Mas há ainda um problema maior para a prescrição. “Se eu pegar o óleo que tá na minha mão e der para para o tutor, a lei considera que é tráfico”. “Tem que deixar na mão do tutor para ir atrás, o que pode ser um risco enorme”.
Amazonas alerta que os óleos clandestinos podem ser de prensados, vir com fungo, crack ou cocaína. Ou até serem feitos com óleo de semente de uva, que não faz mal a humanos, mas é tóxico para cães e gatos, podendo levar até à morte.
Aos os veterinários que têm dúvida sobre a eficácia da Cannabis nos animais, Amazonas argumenta que todos os vertebrados têm sistema endocanabinóide, dos répteis para cima. As abelhas têm alguma coisa, mas ainda não foi categorizado. Também já encontraram anandamida em alguns insetos. Até a hidra, animal invertebrado pequeno e muito simples, tem um sistema endocanabinóide.
Conselhos para veterinários
Amazonas sugere que o sigam no Instagram: saudecanabica, seu canal no youtube: saude.canabica, e que busquem estudos científicos. “O principal é perder o medo da planta e perder o medo da lei. Ter a consciência de que quando se começa o tratamento, está usando um medicamento com muito mais segurança que qualquer outro medicamento. Se você sabe como dosar Gardenal, Diazepam, Tramadol, corticóides e anti inflamatórios, vai saber como agir com a Cannabis. É menos tóxico, menos agressivo, tem menos colaterais”
Amazonas diz que, mesmo se houver intoxicação acidental, o risco de óbito é baixíssimo. Ele conta que um cachorro comeu um frasco cheio de óleo 50:1 (THC e CBD respectivamente). Ele dormiu por 12 horas, mas depois de 18 horas estava normal. Mas tem que ter cuidado nesses casos. Um veterinário que não entendesse de medicina canabinoide poderia injetar diazepam no animal, o que poderia matá-lo.

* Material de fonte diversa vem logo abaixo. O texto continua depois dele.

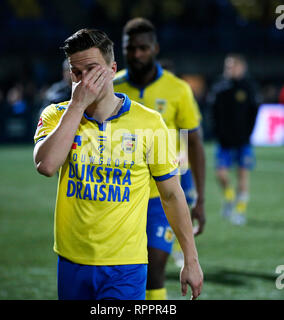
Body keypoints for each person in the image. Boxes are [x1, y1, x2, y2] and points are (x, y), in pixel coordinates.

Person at [33, 28, 203, 300]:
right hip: (71, 260)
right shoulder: (57, 115)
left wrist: (191, 260)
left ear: (112, 69)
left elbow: (172, 194)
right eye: (77, 73)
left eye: (92, 69)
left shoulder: (149, 122)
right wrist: (77, 106)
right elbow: (46, 165)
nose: (84, 80)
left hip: (126, 265)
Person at [114, 18, 206, 300]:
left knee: (154, 270)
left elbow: (193, 143)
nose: (137, 54)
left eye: (143, 48)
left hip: (160, 195)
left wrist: (200, 199)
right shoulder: (112, 86)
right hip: (119, 195)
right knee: (121, 273)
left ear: (155, 48)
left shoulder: (178, 89)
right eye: (131, 48)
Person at [208, 54, 260, 225]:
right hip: (224, 142)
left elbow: (254, 112)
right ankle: (230, 197)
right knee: (221, 174)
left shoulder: (248, 87)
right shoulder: (219, 88)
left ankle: (240, 211)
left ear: (241, 68)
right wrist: (218, 132)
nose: (229, 70)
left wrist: (248, 133)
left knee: (243, 176)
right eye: (227, 66)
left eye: (232, 66)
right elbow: (213, 112)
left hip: (243, 141)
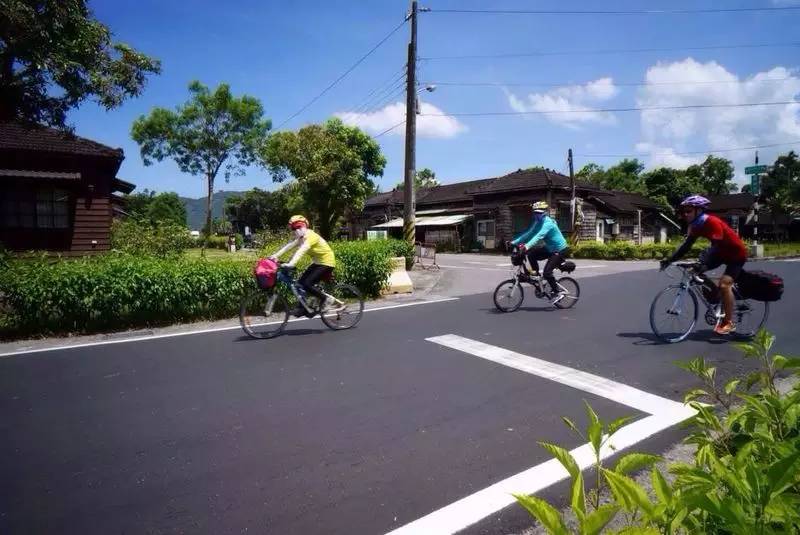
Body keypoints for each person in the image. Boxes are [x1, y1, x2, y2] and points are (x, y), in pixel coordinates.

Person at [661, 194, 748, 335]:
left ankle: (728, 322)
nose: (685, 214)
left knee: (725, 284)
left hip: (735, 255)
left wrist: (702, 261)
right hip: (720, 253)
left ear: (699, 211)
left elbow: (715, 245)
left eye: (688, 211)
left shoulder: (712, 222)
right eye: (683, 212)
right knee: (693, 272)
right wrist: (669, 260)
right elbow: (686, 246)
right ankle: (717, 296)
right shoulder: (696, 225)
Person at [269, 215, 337, 316]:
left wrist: (291, 264)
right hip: (318, 263)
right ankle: (305, 308)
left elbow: (301, 251)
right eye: (294, 228)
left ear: (305, 226)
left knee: (307, 284)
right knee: (300, 284)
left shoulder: (310, 236)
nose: (296, 230)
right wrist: (274, 256)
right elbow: (288, 246)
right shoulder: (300, 238)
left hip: (327, 262)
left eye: (298, 226)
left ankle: (326, 299)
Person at [510, 201, 570, 303]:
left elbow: (538, 236)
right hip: (549, 248)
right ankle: (537, 276)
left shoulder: (548, 223)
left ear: (544, 213)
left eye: (539, 213)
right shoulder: (538, 222)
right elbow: (529, 233)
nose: (536, 215)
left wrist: (527, 246)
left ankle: (557, 292)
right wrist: (514, 242)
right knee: (531, 254)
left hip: (559, 249)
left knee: (547, 273)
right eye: (535, 213)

Os diazepínicos são especialmente potencializados pelos canabinoides, e uma dose que poderia ser normal, se transformaria numa dose de eutanásia.
Apesar desses cuidados, Amazonas resume os benefícios da Cannabis nos animais da mesma forma que para humanos. “Ela funciona para quase todas as indicações que não dependam de cirurgia”. A Cannabis então, trata dos quatro grupos principais: quadros inflamatórios, de dor, cânceres e neurológicos.
Militância
Além atuação nas redes sociais, Amazonas dá palestras e cursos além da disciplina na Universidade, tudo na busca de quebrar o estigma da planta. Entretanto, ele não está sozinho. O veterinário estima que sabe de pelo menos 200 veterinários prescritores no Brasil, e quase 500 com formação.

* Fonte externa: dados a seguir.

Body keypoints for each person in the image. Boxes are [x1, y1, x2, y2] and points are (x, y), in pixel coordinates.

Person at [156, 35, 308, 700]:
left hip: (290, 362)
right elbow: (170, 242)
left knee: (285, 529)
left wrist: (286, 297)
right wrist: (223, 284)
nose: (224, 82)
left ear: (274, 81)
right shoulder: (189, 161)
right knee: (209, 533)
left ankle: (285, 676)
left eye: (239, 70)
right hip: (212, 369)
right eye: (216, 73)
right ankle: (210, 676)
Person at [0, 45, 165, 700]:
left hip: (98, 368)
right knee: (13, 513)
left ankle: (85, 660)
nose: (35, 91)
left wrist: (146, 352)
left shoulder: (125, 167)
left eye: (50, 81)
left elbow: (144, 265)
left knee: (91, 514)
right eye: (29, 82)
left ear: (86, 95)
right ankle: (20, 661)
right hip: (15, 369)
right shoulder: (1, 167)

Apesar da expectativa do PL 339 em discussão no Congresso ajudar na sua pesquisa, Amazonas se preocupa. Ele acha que pouco mudará no aspecto social da Cannabis. Os negros pobres continuarão sendo traficantes, os brancos ricos continuarão sendo usuários, pois o PL continua não definindo claramente a diferença. A lei vai viabilizar plantio e comércio pelas empresas e a exploração comercial. No caso das associações, só sobreviverão as que tiverem dinheiro para se enquadrar às regras. Universidades poderão plantar para fins de pesquisa, o que será importante para ele, pois tudo isso nacionaliza e barateia os produtos e facilita sua pesquisa.
Mesmo com essa perspectiva positiva, ele aponta um item que ainda não está sendo discutido: a liberação do cânhamo para plantio pessoal. Sem isso, uma comunidade pobre ou favela jamais vai conseguir ter uma associação de Cannabis.